A Public Intimacy: Exploring Communal Mourning in the AIDS Crisis

In all the other galleries of the Block Museum I could take pictures, but not this one: “Keep the Shadow Ere the Substance Fade.” Maybe that name is what drew me to it. I was not allowed to visually preserve my experience for further review, which somehow made it seem mysterious. What is it hiding? “Mourning during the AIDS Crisis,” apparently. I wasn’t expecting this, and after reading the gallery’s opening remarks I stepped inside the glass door into a fairly small, one-room gallery space. The intimacy of space itself seemed to echo the subject matter; gathered on every wall were mementos or art, kept or created, to remember and mourn the dead or dying.

The first wall of the gallery was not related to the AIDS Crisis in any way; to my surprise, Victorian era relics of mourning dotted the interior of a glass case. Photographs, framed locks of hair, and brooches of the dead collected by the once living lay before me. The text beside the case explained that the prevalence of high infant mortality rates and deadly diseases made death and “mourning a tangible event with communities and an integral part of Victorian Culture.” Also, people tended to die in their homes, so the proximity and frequency of death made mourning a tradition shared by all. The next wall furthered the dialogue, explaining that “[d]uring the 20th century, the process of dying was increasingly regulated to the sterile realm of the hospital and the impersonal space of the funeral parlor.” Mourning became highly personal and private, which is still how I perceive mourning today. Funerals might bring people together, but truly emotional mourning is done alone as deaths are primarily isolated incidents. However, the AIDS Crisis recreated this Victorian notion of communal mourning within the LGBTQ community because it brought with it consistent death.

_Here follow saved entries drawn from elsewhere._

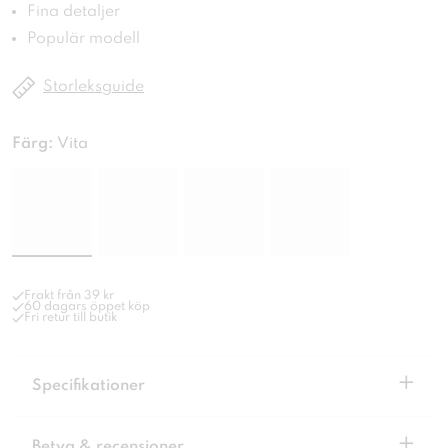
Fina detaljer
Populär modell
Storleksguide
Färg:
Vita
Frakt från 39 kr
60 dagars öppet köp
Fri retur till butik
+
Specifikationer
+
Betyg & recensioner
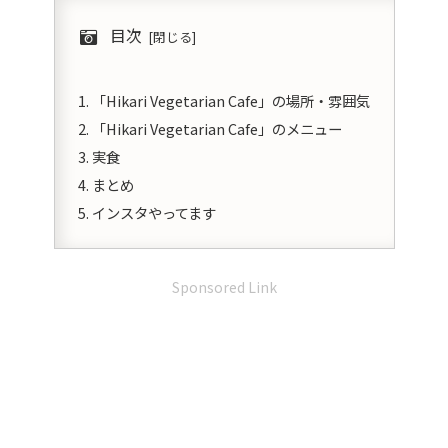
目次
「Hikari Vegetarian Cafe」の場所・雰囲気
「Hikari Vegetarian Cafe」のメニュー
実食
まとめ
インスタやってます
Sponsored Link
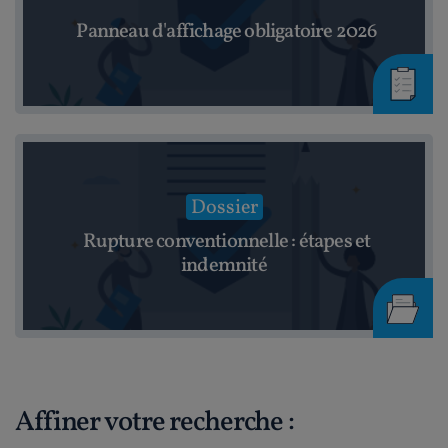
Panneau d'affichage obligatoire 2026
Dossier
Rupture conventionnelle : étapes et
indemnité
Affiner votre recherche :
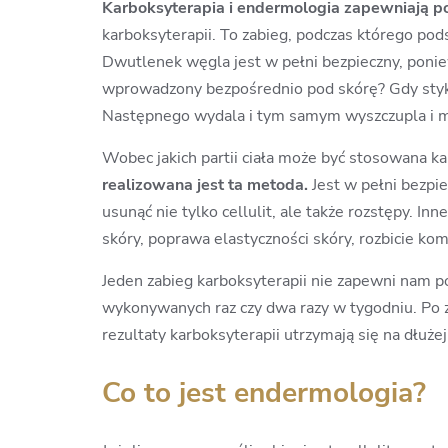
Karboksyterapia i endermologia zapewniają po
karboksyterapii. To zabieg, podczas którego pod
Dwutlenek węgla jest w pełni bezpieczny, poni
wprowadzony bezpośrednio pod skórę? Gdy styka
Następnego wydala i tym samym wyszczupla i m
Wobec jakich partii ciała może być stosowana k
realizowana jest ta metoda.
Jest w pełni bezpi
usunąć nie tylko cellulit, ale także rozstępy. I
skóry, poprawa elastyczności skóry, rozbicie ko
Jeden zabieg karboksyterapii nie zapewni nam po
wykonywanych raz czy dwa razy w tygodniu. Po z
rezultaty karboksyterapii utrzymają się na dłużej
Co to jest endermologia?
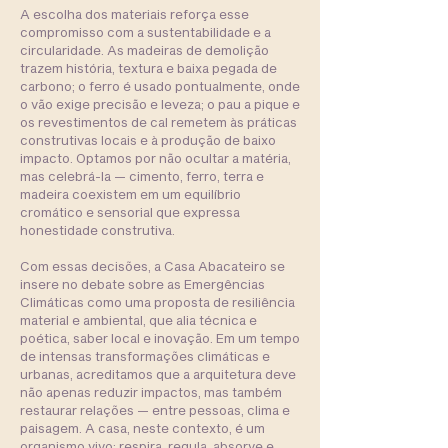
A escolha dos materiais reforça esse
compromisso com a sustentabilidade e a
circularidade. As madeiras de demolição
trazem história, textura e baixa pegada de
carbono; o ferro é usado pontualmente, onde
o vão exige precisão e leveza; o pau a pique e
os revestimentos de cal remetem às práticas
construtivas locais e à produção de baixo
impacto. Optamos por não ocultar a matéria,
mas celebrá-la — cimento, ferro, terra e
madeira coexistem em um equilíbrio
cromático e sensorial que expressa
honestidade construtiva.
Com essas decisões, a Casa Abacateiro se
insere no debate sobre as Emergências
Climáticas como uma proposta de resiliência
material e ambiental, que alia técnica e
poética, saber local e inovação. Em um tempo
de intensas transformações climáticas e
urbanas, acreditamos que a arquitetura deve
não apenas reduzir impactos, mas também
restaurar relações — entre pessoas, clima e
paisagem. A casa, neste contexto, é um
organismo vivo: respira, regula, absorve e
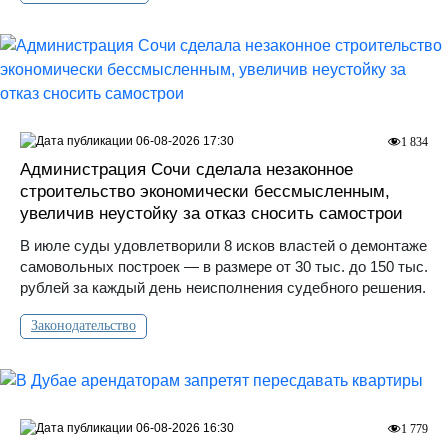
06-08-2026 17:30
1 834
Администрация Сочи сделала незаконное
строительство экономически бессмысленным,
увеличив неустойку за отказ сносить самострои
В июле суды удовлетворили 8 исков властей о демонтаже
самовольных построек — в размере от 30 тыс. до 150 тыс.
рублей за каждый день неисполнения судебного решения.
Законодательство
06-08-2026 16:30
1 779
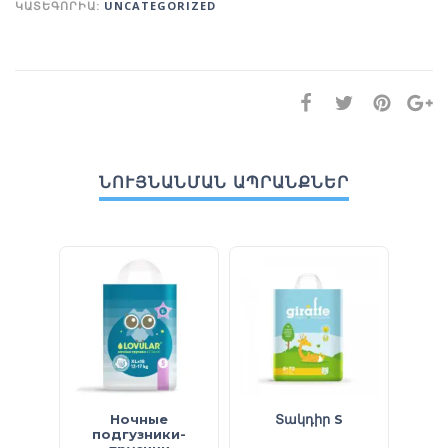
ԿԱՏԵԳՈՐԻԱ:
UNCATEGORIZED
ՆՈՒՅՆԱՆՄԱՆ ԱՊՐԱՆՔՆԵՐ
Ночные
Տակդիր S
Կր
подгузники-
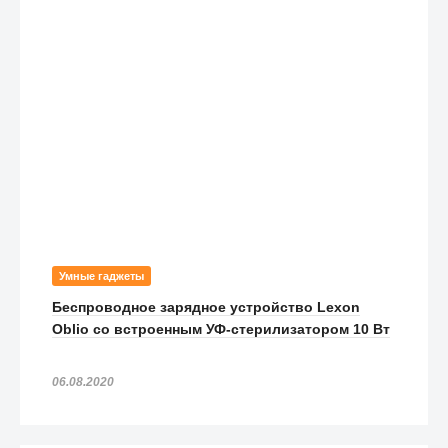
Умные гаджеты
Беспроводное зарядное устройство Lexon
Oblio со встроенным УФ-стерилизатором 10 Вт
06.08.2020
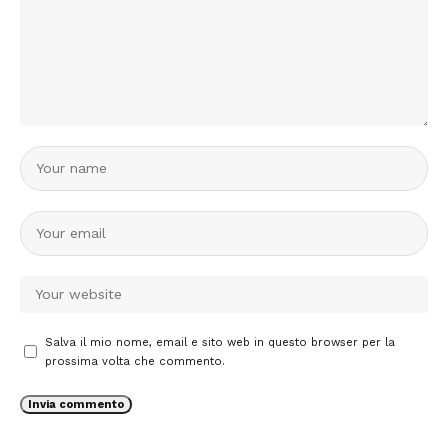
Salva il mio nome, email e sito web in questo browser per la
prossima volta che commento.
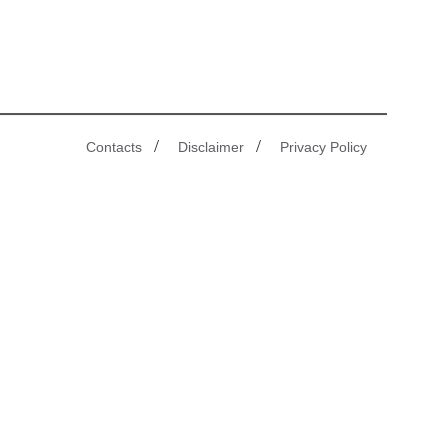
/
/
Contacts
Disclaimer
Privacy Policy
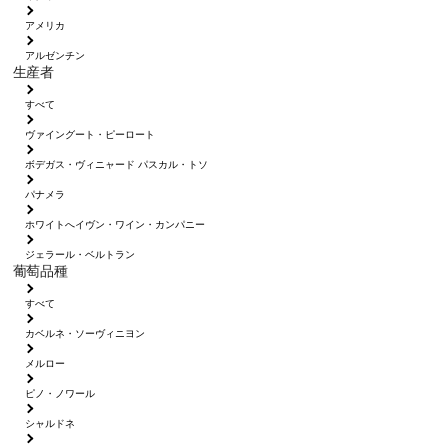
アメリカ
アルゼンチン
生産者
すべて
ヴァイングート・ピーロート
ボデガス・ヴィニャード パスカル・トソ
パナメラ
ホワイトへイヴン・ワイン・カンパニー
ジェラール・ベルトラン
葡萄品種
すべて
カベルネ・ソーヴィニヨン
メルロー
ピノ・ノワール
シャルドネ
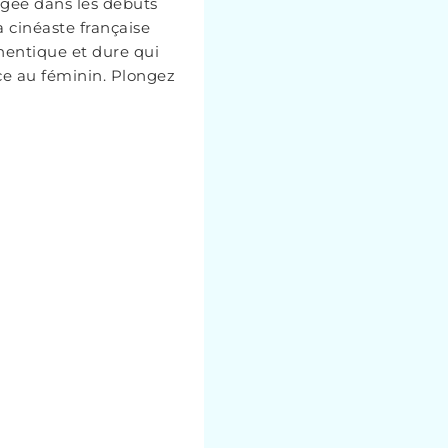
ngée dans les débuts
 cinéaste française
hentique et dure qui
ce au féminin. Plongez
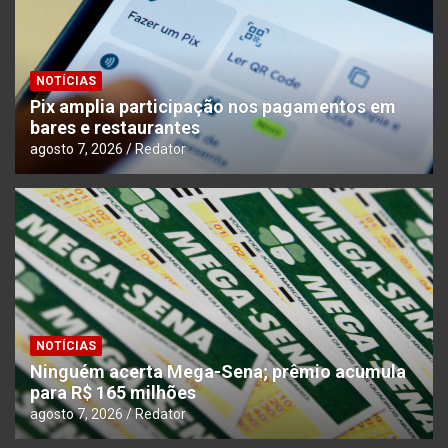
NOTÍCIAS
Pix amplia participação nos pagamentos em
bares e restaurantes
agosto 7, 2026
Redator
NOTÍCIAS
Ninguém acerta Mega-Sena; prêmio acumula
para R$ 165 milhões
agosto 7, 2026
Redator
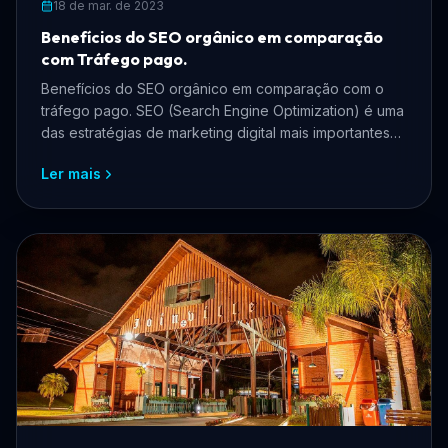
18 de mar. de 2023
Benefícios do SEO orgânico em comparação
com Tráfego pago.
Benefícios do SEO orgânico em comparação com o
tráfego pago. SEO (Search Engine Optimization) é uma
das estratégias de marketing digital mais importantes
par...
Ler mais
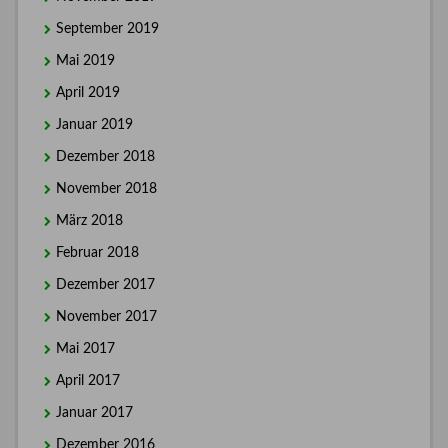
September 2019
Mai 2019
April 2019
Januar 2019
Dezember 2018
November 2018
März 2018
Februar 2018
Dezember 2017
November 2017
Mai 2017
April 2017
Januar 2017
Dezember 2016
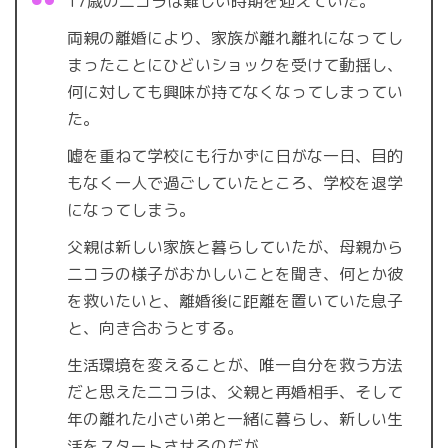
17歳の二コラは難しい時期を迎えていた。
両親の離婚により、家族が離れ離れになってし
まったことにひどいショックを受けて動揺し、
何に対しても興味が持てなくなってしまってい
た。
嘘を重ねて学校にも行かずに日がな一日、目的
もなく一人で過ごしていたところ、学校を退学
になってしまう。
父親は新しい家族と暮らしていたが、母親から
二コラの様子がおかしいことを聞き、何とか彼
を救いたいと、離婚後に距離を置いていた息子
と、向き合おうとする。
生活環境を変えることが、唯一自分を救う方法
だと思えた二コラは、父親と再婚相手、そして
年の離れた小さい弟と一緒に暮らし、新しい生
活をスタートさせるのだが。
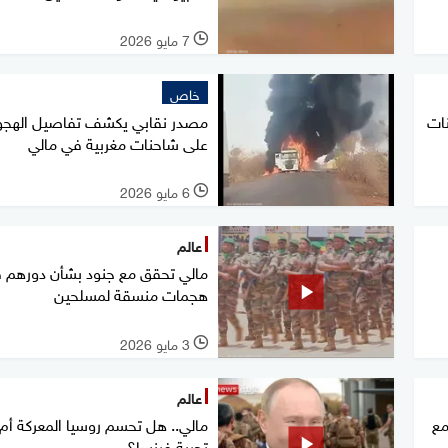
7 مايو 2026
l
خاص
نات
مصدر نقابي يكشف تفاصيل الهجو
على شاحنات مغربية في مالي
6 مايو 2026
l
عالم
مالي تحقق مع جنود بشأن دورهم 
هجمات منسقة لمسلحين
3 مايو 2026
l
عالم
مع
مالي.. هل تحسم روسيا المعركة أم 
تجربة فرنسا؟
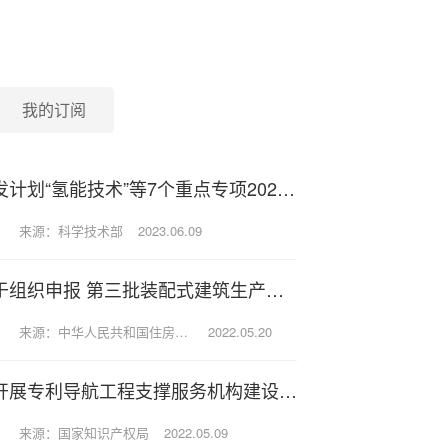
我的订阅
科技部关于发布国家重点研发计划“氢能技术”等7个重点专项2023年度项目申报指南的通知
来源：科学技术部
2023.06.09
住房和城乡建设部办公厅关于组织申报 第三批装配式建筑生产基地的通知
来源：中华人民共和国住房和城乡建设部
2022.05.20
国家知识产权局办公室关于开展专利导航工程支撑服务机构建设工作的通知
来源：国家知识产权局
2022.05.09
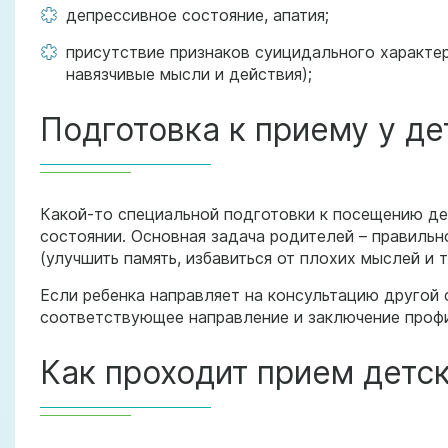
депрессивное состояние, апатия;
присутствие признаков суицидального характер
навязчивые мысли и действия);
Подготовка к приему у де
Какой-то специальной подготовки к посещению дет
состоянии. Основная задача родителей – правильн
(улучшить память, избавиться от плохих мыслей и т
Если ребенка направляет на консультацию другой с
соответствующее направление и заключение профи
Как проходит прием детс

Though the gallery is small, it offers a lot of emotional weight and representation. I’ve studied the AIDS Crisis through a social justice lens, discussing how it showed the failings of society to acknowledge and respect the LGBTQ community, but I never thought of only in terms of mourning. My history lessons treated those who died as almost martyrs for the cause, and never slowed down enough to appreciate each as a husband, friend, or son. At first the gallery displayed photos in tribute of the fit, gay, male stereotypes that emerged in the 1970s. A Robert Mapplethorpe photo of a strong young man, rippling with muscles, posing to show off the power of his jaw and phallus, stared back at me. His power seems impenetrable, which makes the reality of the HIV virus more potent, more devastating. As the gallery describes, it’s the “the deterioration of the gay male body.” Some David Grieger (a 1990s Leather artist) sketches and correspondences show the heartbreaking juxtaposition between the idealized strong gay male body and it’s steady decline. Based on reading some of the typed letters displayed alongside his blocky drawings of bulky men, I could infer that he got AIDS. I was moved by this intimate proof of the virus, which to me breathed life and personality into my history lessons and learned statistics.

A large banner on the back wall summarizes the community-based mourning that is the thesis of this gallery. The banner titled Traveling Leather Memorial Quilt (1989) is an almost haphazard compilation of fabrics. It towered above my head, taking up the length of the wall, but it did not look imposing. To be honest, it looked like it was designed by a middle-school girl if she didn’t have access to glitter. The background is dark blue canvas and in the top-left corner nine stripes of black, light blue, and white alternate down to the middle. A large red heart is stuck on top of the stripes, mirrored by a big red memorial ribbon in the bottom right corner. In between are six rectangles cut from jean pants sewed in various angles across the cloth. Each pant leg has a city on it, and it goes from Berlin in the bottom left to London in the top right. One pant leg just has a question mark on it, but all belonged to men infected by AIDS across the world. Without context it’s one of those pieces of art that scream “I could do that”—the kind of art that frustrates the everyday museum goer because it feels lazy, like you’ve been scammed out of a life as an artist because obviously you could do that. However, the context, the story, and the heart that went into this piece is something I could never replicate. After Leatherman Mathias Peuser’s partner died of AIDS, he decided to make this quilt “to honor all which still lead a healthy like with the virus. This quilt is to keep the history of those passed alive.” To me, Mathias Peuser’s collaborative quilt as much summed up the gallery experience and reminded me that art is greater than the sum of its parts. The human element behind it is sometimes more important the work it’s self. The light blue jean legs are not just patches of fabric; they are the clothes of dead men that outlived their owner. The cities written on each prove the scope of the death and devastation. The heart, though somewhat cheesy, is a recognizable and universal symbol of love, which has a complicated relationship with HIV because it both inadvertently perpetuates the virus and mourns its existence. To me, this quilt seemed the least aesthetic and skilled piece of the exhibition, but the most meaningful because in its threads is a unique balance of intimacy and community that only exists in tragedy.